Object state transitions:
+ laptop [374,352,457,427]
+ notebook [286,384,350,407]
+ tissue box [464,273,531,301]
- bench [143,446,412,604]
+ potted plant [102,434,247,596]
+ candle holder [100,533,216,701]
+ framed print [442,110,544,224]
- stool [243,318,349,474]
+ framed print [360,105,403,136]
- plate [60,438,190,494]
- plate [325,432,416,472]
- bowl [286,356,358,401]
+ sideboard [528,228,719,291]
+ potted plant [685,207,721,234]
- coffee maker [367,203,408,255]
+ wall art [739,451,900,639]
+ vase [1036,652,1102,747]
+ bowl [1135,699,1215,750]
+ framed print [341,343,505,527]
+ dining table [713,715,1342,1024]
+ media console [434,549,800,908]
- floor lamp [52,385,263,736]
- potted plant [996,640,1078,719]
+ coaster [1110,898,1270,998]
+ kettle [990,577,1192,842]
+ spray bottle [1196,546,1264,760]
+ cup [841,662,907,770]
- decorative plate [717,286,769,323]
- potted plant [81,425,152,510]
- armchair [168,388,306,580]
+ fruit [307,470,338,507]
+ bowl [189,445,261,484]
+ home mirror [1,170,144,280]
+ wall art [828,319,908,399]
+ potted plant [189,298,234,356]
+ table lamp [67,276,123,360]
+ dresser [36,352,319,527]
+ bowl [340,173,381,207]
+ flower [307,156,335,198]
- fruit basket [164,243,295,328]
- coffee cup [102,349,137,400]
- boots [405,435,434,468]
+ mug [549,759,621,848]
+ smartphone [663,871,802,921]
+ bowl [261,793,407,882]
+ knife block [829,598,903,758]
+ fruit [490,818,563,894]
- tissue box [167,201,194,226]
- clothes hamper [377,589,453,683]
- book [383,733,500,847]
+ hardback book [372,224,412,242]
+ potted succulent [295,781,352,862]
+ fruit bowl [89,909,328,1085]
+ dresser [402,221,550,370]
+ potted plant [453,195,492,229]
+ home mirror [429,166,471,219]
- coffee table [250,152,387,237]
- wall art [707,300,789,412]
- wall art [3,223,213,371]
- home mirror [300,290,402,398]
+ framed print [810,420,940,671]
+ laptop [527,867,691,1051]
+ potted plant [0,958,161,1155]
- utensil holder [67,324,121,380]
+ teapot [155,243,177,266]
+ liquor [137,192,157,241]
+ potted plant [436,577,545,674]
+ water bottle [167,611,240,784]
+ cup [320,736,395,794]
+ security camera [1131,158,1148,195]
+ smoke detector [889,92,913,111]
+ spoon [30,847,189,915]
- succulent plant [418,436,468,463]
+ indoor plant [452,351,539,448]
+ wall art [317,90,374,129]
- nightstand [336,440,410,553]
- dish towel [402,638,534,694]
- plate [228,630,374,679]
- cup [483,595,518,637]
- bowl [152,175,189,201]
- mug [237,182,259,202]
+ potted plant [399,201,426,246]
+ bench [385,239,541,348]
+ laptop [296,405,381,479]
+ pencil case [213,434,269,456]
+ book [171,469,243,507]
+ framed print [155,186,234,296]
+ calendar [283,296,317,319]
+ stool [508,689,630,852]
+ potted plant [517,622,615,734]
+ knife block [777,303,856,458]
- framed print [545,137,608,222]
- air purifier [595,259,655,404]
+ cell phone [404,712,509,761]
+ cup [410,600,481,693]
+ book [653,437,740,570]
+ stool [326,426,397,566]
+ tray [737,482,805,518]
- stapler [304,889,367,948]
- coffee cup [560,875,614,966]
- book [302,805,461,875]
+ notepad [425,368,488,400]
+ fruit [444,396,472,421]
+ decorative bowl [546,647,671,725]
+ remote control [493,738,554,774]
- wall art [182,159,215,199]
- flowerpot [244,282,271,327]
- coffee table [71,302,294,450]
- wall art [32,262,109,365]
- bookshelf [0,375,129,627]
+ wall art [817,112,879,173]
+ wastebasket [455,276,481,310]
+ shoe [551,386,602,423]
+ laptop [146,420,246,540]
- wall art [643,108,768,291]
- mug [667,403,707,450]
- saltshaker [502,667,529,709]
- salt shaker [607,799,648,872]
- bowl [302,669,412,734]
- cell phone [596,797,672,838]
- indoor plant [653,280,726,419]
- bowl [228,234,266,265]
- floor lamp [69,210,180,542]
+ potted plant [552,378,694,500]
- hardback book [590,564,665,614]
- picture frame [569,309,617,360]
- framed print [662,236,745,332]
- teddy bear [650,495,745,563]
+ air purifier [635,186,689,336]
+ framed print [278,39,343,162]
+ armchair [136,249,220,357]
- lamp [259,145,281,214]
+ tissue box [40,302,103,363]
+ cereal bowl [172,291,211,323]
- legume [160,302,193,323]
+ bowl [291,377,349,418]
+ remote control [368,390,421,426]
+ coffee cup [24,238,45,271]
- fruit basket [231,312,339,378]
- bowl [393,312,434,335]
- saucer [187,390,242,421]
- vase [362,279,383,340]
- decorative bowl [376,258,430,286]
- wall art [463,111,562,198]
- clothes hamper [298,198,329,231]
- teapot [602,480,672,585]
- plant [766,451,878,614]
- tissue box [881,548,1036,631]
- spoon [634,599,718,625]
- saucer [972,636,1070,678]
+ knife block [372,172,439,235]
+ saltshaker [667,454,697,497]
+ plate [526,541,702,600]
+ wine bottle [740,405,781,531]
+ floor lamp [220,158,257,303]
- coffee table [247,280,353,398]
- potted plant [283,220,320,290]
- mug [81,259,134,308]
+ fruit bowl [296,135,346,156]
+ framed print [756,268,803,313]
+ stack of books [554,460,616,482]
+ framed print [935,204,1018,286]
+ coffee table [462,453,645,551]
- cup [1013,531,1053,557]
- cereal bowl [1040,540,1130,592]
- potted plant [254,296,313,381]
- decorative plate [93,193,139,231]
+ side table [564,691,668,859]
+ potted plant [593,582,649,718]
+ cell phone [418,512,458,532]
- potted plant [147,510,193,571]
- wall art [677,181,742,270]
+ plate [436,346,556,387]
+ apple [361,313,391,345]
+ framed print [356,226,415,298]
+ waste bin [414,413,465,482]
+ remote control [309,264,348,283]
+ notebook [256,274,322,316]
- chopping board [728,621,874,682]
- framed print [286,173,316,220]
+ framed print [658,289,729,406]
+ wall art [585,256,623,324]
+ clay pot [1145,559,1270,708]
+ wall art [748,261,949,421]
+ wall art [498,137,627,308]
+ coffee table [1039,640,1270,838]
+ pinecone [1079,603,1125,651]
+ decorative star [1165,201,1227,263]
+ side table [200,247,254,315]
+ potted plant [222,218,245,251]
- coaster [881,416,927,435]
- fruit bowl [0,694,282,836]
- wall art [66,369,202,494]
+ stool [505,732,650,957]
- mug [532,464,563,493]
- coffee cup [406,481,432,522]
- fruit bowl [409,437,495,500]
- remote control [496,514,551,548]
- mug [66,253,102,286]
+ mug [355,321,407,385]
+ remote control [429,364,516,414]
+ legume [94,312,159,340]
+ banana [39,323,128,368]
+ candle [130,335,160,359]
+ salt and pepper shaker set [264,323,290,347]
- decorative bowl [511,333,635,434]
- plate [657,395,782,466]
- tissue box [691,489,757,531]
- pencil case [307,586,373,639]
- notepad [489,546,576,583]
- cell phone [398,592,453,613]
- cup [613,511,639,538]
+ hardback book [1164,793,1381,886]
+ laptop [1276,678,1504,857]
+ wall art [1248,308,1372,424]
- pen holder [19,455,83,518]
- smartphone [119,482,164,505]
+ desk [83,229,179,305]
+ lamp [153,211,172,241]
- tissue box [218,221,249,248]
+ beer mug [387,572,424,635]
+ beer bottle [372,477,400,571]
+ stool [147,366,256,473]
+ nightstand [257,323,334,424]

▸ WORK ORDER
Repeat the data verbatim.

▸ EXERCISE OUTPUT
+ laptop [374,352,457,427]
+ notebook [286,384,350,407]
+ tissue box [464,273,531,301]
- bench [143,446,412,604]
+ potted plant [102,434,247,596]
+ candle holder [100,533,216,701]
+ framed print [442,110,544,224]
- stool [243,318,349,474]
+ framed print [360,105,403,136]
- plate [60,438,190,494]
- plate [325,432,416,472]
- bowl [286,356,358,401]
+ sideboard [528,228,719,291]
+ potted plant [685,207,721,234]
- coffee maker [367,203,408,255]
+ wall art [739,451,900,639]
+ vase [1036,652,1102,747]
+ bowl [1135,699,1215,750]
+ framed print [341,343,505,527]
+ dining table [713,715,1342,1024]
+ media console [434,549,800,908]
- floor lamp [52,385,263,736]
- potted plant [996,640,1078,719]
+ coaster [1110,898,1270,998]
+ kettle [990,577,1192,842]
+ spray bottle [1196,546,1264,760]
+ cup [841,662,907,770]
- decorative plate [717,286,769,323]
- potted plant [81,425,152,510]
- armchair [168,388,306,580]
+ fruit [307,470,338,507]
+ bowl [189,445,261,484]
+ home mirror [1,170,144,280]
+ wall art [828,319,908,399]
+ potted plant [189,298,234,356]
+ table lamp [67,276,123,360]
+ dresser [36,352,319,527]
+ bowl [340,173,381,207]
+ flower [307,156,335,198]
- fruit basket [164,243,295,328]
- coffee cup [102,349,137,400]
- boots [405,435,434,468]
+ mug [549,759,621,848]
+ smartphone [663,871,802,921]
+ bowl [261,793,407,882]
+ knife block [829,598,903,758]
+ fruit [490,818,563,894]
- tissue box [167,201,194,226]
- clothes hamper [377,589,453,683]
- book [383,733,500,847]
+ hardback book [372,224,412,242]
+ potted succulent [295,781,352,862]
+ fruit bowl [89,909,328,1085]
+ dresser [402,221,550,370]
+ potted plant [453,195,492,229]
+ home mirror [429,166,471,219]
- coffee table [250,152,387,237]
- wall art [707,300,789,412]
- wall art [3,223,213,371]
- home mirror [300,290,402,398]
+ framed print [810,420,940,671]
+ laptop [527,867,691,1051]
+ potted plant [0,958,161,1155]
- utensil holder [67,324,121,380]
+ teapot [155,243,177,266]
+ liquor [137,192,157,241]
+ potted plant [436,577,545,674]
+ water bottle [167,611,240,784]
+ cup [320,736,395,794]
+ security camera [1131,158,1148,195]
+ smoke detector [889,92,913,111]
+ spoon [30,847,189,915]
- succulent plant [418,436,468,463]
+ indoor plant [452,351,539,448]
+ wall art [317,90,374,129]
- nightstand [336,440,410,553]
- dish towel [402,638,534,694]
- plate [228,630,374,679]
- cup [483,595,518,637]
- bowl [152,175,189,201]
- mug [237,182,259,202]
+ potted plant [399,201,426,246]
+ bench [385,239,541,348]
+ laptop [296,405,381,479]
+ pencil case [213,434,269,456]
+ book [171,469,243,507]
+ framed print [155,186,234,296]
+ calendar [283,296,317,319]
+ stool [508,689,630,852]
+ potted plant [517,622,615,734]
+ knife block [777,303,856,458]
- framed print [545,137,608,222]
- air purifier [595,259,655,404]
+ cell phone [404,712,509,761]
+ cup [410,600,481,693]
+ book [653,437,740,570]
+ stool [326,426,397,566]
+ tray [737,482,805,518]
- stapler [304,889,367,948]
- coffee cup [560,875,614,966]
- book [302,805,461,875]
+ notepad [425,368,488,400]
+ fruit [444,396,472,421]
+ decorative bowl [546,647,671,725]
+ remote control [493,738,554,774]
- wall art [182,159,215,199]
- flowerpot [244,282,271,327]
- coffee table [71,302,294,450]
- wall art [32,262,109,365]
- bookshelf [0,375,129,627]
+ wall art [817,112,879,173]
+ wastebasket [455,276,481,310]
+ shoe [551,386,602,423]
+ laptop [146,420,246,540]
- wall art [643,108,768,291]
- mug [667,403,707,450]
- saltshaker [502,667,529,709]
- salt shaker [607,799,648,872]
- bowl [302,669,412,734]
- cell phone [596,797,672,838]
- indoor plant [653,280,726,419]
- bowl [228,234,266,265]
- floor lamp [69,210,180,542]
+ potted plant [552,378,694,500]
- hardback book [590,564,665,614]
- picture frame [569,309,617,360]
- framed print [662,236,745,332]
- teddy bear [650,495,745,563]
+ air purifier [635,186,689,336]
+ framed print [278,39,343,162]
+ armchair [136,249,220,357]
- lamp [259,145,281,214]
+ tissue box [40,302,103,363]
+ cereal bowl [172,291,211,323]
- legume [160,302,193,323]
+ bowl [291,377,349,418]
+ remote control [368,390,421,426]
+ coffee cup [24,238,45,271]
- fruit basket [231,312,339,378]
- bowl [393,312,434,335]
- saucer [187,390,242,421]
- vase [362,279,383,340]
- decorative bowl [376,258,430,286]
- wall art [463,111,562,198]
- clothes hamper [298,198,329,231]
- teapot [602,480,672,585]
- plant [766,451,878,614]
- tissue box [881,548,1036,631]
- spoon [634,599,718,625]
- saucer [972,636,1070,678]
+ knife block [372,172,439,235]
+ saltshaker [667,454,697,497]
+ plate [526,541,702,600]
+ wine bottle [740,405,781,531]
+ floor lamp [220,158,257,303]
- coffee table [247,280,353,398]
- potted plant [283,220,320,290]
- mug [81,259,134,308]
+ fruit bowl [296,135,346,156]
+ framed print [756,268,803,313]
+ stack of books [554,460,616,482]
+ framed print [935,204,1018,286]
+ coffee table [462,453,645,551]
- cup [1013,531,1053,557]
- cereal bowl [1040,540,1130,592]
- potted plant [254,296,313,381]
- decorative plate [93,193,139,231]
+ side table [564,691,668,859]
+ potted plant [593,582,649,718]
+ cell phone [418,512,458,532]
- potted plant [147,510,193,571]
- wall art [677,181,742,270]
+ plate [436,346,556,387]
+ apple [361,313,391,345]
+ framed print [356,226,415,298]
+ waste bin [414,413,465,482]
+ remote control [309,264,348,283]
+ notebook [256,274,322,316]
- chopping board [728,621,874,682]
- framed print [286,173,316,220]
+ framed print [658,289,729,406]
+ wall art [585,256,623,324]
+ clay pot [1145,559,1270,708]
+ wall art [748,261,949,421]
+ wall art [498,137,627,308]
+ coffee table [1039,640,1270,838]
+ pinecone [1079,603,1125,651]
+ decorative star [1165,201,1227,263]
+ side table [200,247,254,315]
+ potted plant [222,218,245,251]
- coaster [881,416,927,435]
- fruit bowl [0,694,282,836]
- wall art [66,369,202,494]
+ stool [505,732,650,957]
- mug [532,464,563,493]
- coffee cup [406,481,432,522]
- fruit bowl [409,437,495,500]
- remote control [496,514,551,548]
- mug [66,253,102,286]
+ mug [355,321,407,385]
+ remote control [429,364,516,414]
+ legume [94,312,159,340]
+ banana [39,323,128,368]
+ candle [130,335,160,359]
+ salt and pepper shaker set [264,323,290,347]
- decorative bowl [511,333,635,434]
- plate [657,395,782,466]
- tissue box [691,489,757,531]
- pencil case [307,586,373,639]
- notepad [489,546,576,583]
- cell phone [398,592,453,613]
- cup [613,511,639,538]
+ hardback book [1164,793,1381,886]
+ laptop [1276,678,1504,857]
+ wall art [1248,308,1372,424]
- pen holder [19,455,83,518]
- smartphone [119,482,164,505]
+ desk [83,229,179,305]
+ lamp [153,211,172,241]
- tissue box [218,221,249,248]
+ beer mug [387,572,424,635]
+ beer bottle [372,477,400,571]
+ stool [147,366,256,473]
+ nightstand [257,323,334,424]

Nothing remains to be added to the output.